Without making any imputations, solely on the basis of his comments on Priyanka, we can conclude that it is the BJP MP whose fitness and aptitude for public life must be questioned.
Swamy has for long acquired the reputation of a loose cannon, with a penchant for personal attacks on public figures, as mentioned, both opponents and allies. In that limited sense, despite the wanton crudity of his attack, there could be reason not to be surprised by his latest effort. What is surprising is the silence surrounding the attack and the fact that no senior leader of the BJP has protested.
We all know that political rhetoric has been badly debased in India. Apart from mutual attacks on each other that hardly meet any kind of standard of public discourse, senior leaders across the board have been known to make disparaging remarks about the minorities, Dalits and women, for instance. But surely senior and responsible leaders must react, as Bahujan Samaj Party boss Mayawati recently did when a party member made distasteful comments about Congress president Rahul Gandhi, despite the fact that she does not appear to be a big fan of the Congress.
In Swamy's case not a single statement seems to have been issued. There has been enough time to do so, given that the comments were made on Saturday. There does seem to have been even the pro forma comment that the BJP distances itself from the remarks, which are Swamy's alone. Of course, Swamy has not been pulled up by a senior leader, say, party president Amit Shah, assuming, of course, that Prime Minister Narendra Modi is much too busy to respond to scurrilous comments made by a senior party colleague.
What does this silence signify? To our mind, it could mean one of three things. Or all of them, possibly. First, it could mean that so many BJP leaders issue so many statements against political opponents and whole sections of society, that are often in questionable taste, that the top brass of the party has become inured to them and could not be bothered to issue clarifications or initiate action against the offenders. That seems to be a questionable conclusion: The BJP brass has never seemed to lack energy.

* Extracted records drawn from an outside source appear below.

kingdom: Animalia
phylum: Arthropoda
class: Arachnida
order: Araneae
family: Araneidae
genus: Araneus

Second, it could signify assent through silence. In other words, it could mean that the party is backing Swamy and is standing by his accusations. In that case, the BJP should issue something in the nature of a statement to this effect. That, too, seems unlikely. The third possibility is that the party is content to allow Swamy to get away with these comments because he has that kind of reputation anyway. In other words, it is not bothered about the truth of the accusation but is perfectly happy to let him roil the waters hoping some electoral gain can be harvested.
The plain truth, however, is that the BJP leadership would make itself look good if it acted against Swamy.